The book entitled Direct democracies has just been published in French following several others is situated in the context of a broad demand for direct democracy in France since the end of 2018. It highlights two aspects of these demands that I contributed to formulate: on the one hand, the fact that direct democracy is part of a tradition of expanding political rights (and not just a new democratic tool) and, on the other hand, this expansion is only meaningful if it impacts constitutional norms (and not just ordinary law). I summarise this view in what follows.
Throughout history, democratisation waves have been marked by an expansion of rights. A political right restricted to a handful of people is then progressively extended to the whole population. This expansion significatively contributes to a dilution of political power and to a greater capacity of the governed to control the governors. This was the case for civil rights, and then for the right of suffrage.
Introducing direct democracy is a new phase in the expansion of political rights: it consists in extending the right of initiative and veto on laws, held by a very small minority of people, to the whole electorate.
The initiative of laws consists in having the formal right to submit a bill for consideration. In parliamentary systems, only the government and parliament have this right - a few hundred people in a society of several million. Direct democracy extends this right to the entire electorate. Each citizen can initiate a proposal if she manages to gather the support of enough fellow citizens. This right is called by different names in different countries: "popular initiative", "citizens' initiative" or "direct initiative".
The right to veto is the right to review proposed legislation to then accept or reject it. In parliamentary systems, only parliamentarians have this right. In direct democracy, the entire electorate is entitled to do so, in the form of a referendum. This referendum can be triggered by a petition - in which case it is facultative - or it can be triggered automatically when the law passes through parliament and thus becomes obligatory.
The first wave of democratisation by direct democracy took place between 1880 and 1930. In many countries this popular demand was channelled into influent political parties, sometimes socialist, sometimes liberal, sometimes christian, or already populist. In several countries direct democracy was born and has remained since then a central institution influencing the balance of power: Switzerland, several states of the United States, Uruguay or Liechtenstein. In other countries, its development was swept away by wars and their consequences, for example in Latvia or Germany. In Sweden, a direct democracy at the local level was traded for an extension of the right to vote. Despite the influence of Nicolas de Condorcet, who helped to introduce it in the constitution of the year I, as well as the publication in French of the influential manifesto of Moritz Rittinghausen in 1852, the French-speaking world (apart from French-speaking Switzerland) remained outside this first wave.
After the Second World War, the conflict between parliamentary and totalitarian regimes undermined direct democratic claims.

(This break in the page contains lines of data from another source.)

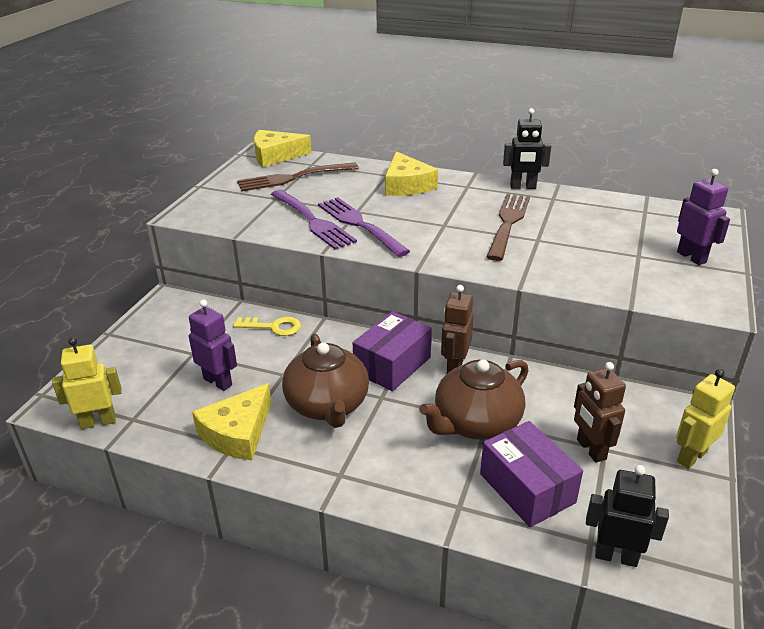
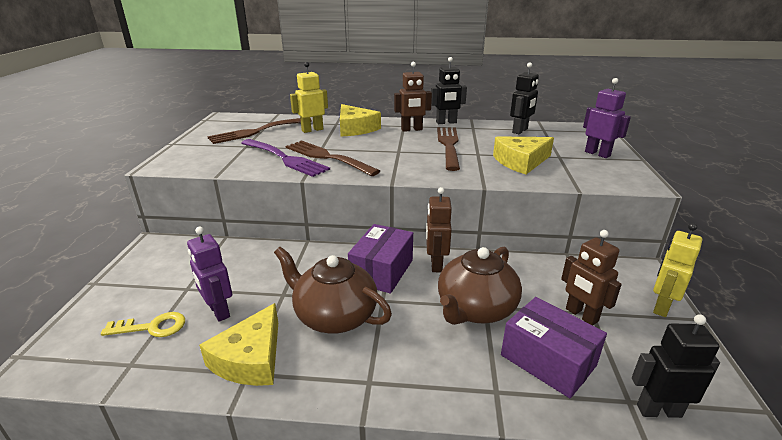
camera: 15 degrees left, 5 degrees down
(98, 422) = (89, 374): yellow robot -> yellow robot (312, 130)
(218, 382) = (219, 311): purple robot -> purple robot turned 150 degrees counterclockwise
(273, 327) = (262, 254): yellow key -> yellow key (152, 327)
(275, 156) = (237, 118): yellow cheese -> yellow cheese (521, 162)
(327, 405) = (334, 316): brown teapot -> brown teapot turned 150 degrees clockwise
(360, 224) = (328, 157): purple fork -> brown fork
(474, 194) = (411, 129): none -> brown robot
(612, 210) = (520, 131): none -> black robot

It is no coincidence that after the fall of communism in the early 1990s, direct democracy became an important issue again. Most political systems in Latin America and Eastern Europe introduced direct-democratic procedures into their constitutions, followed by a few states in Asia and Africa. In almost all countries of the world, the introduction of direct democracy is supported by large majorities of citizens. Yet this second wave of direct democracy diffusion is not like the first. Where the procedures instituted between 1890 and 1910 quickly led to very significant political changes - among them major institutional, labour law and penal system reforms - the institutions set up a hundred years later failed to play a significant role in national politics, with perhaps the only exception being Taiwan. Why was the second wave so ineffective?
The answer is simple. All countries that have direct-democratic procedures from the first wave allow their citizens to directly change their constitution. However, almost none of the regimes that introduced these direct-democratic procedures after the Second World War allow their use at the constitutional level. The rare exceptions, such as the Philippines or Bolivia, set prohibitive thresholds for signatures and constraints on their collection.
Direct constitutional control gives precedence to decisions taken directly by citizens over decisions taken by their representatives. This does not prevent MPs from doing most of the work, but it does allow citizens to have control over the rules of the game, the major orientations of the country, as well as over legislative adjustments that force parliament to remain close to the opinions of the governed. For these reasons, the direct control of the constitution produces a specific regime where, unlike parliamentary regimes, the parliament no longer has the last word. This regime produces consequences that are well known in the scientific literature: a more independent legal and administrative system, a reduction in public debt, more inclusive democratic institutions, and better-informed citizens who are more aware of their rights. These virtuous effects are absent when direct-democratic procedures focus only on ordinary legislation and the constitution remains under the control of parliament. The system then remains parliamentary.
This distinction characterises the demands made in France over the past three years for a "constituent citizens’ initiated referendum". Things can change today, and this requires a better dissemination in French of what we know today about the functioning of direct democracy.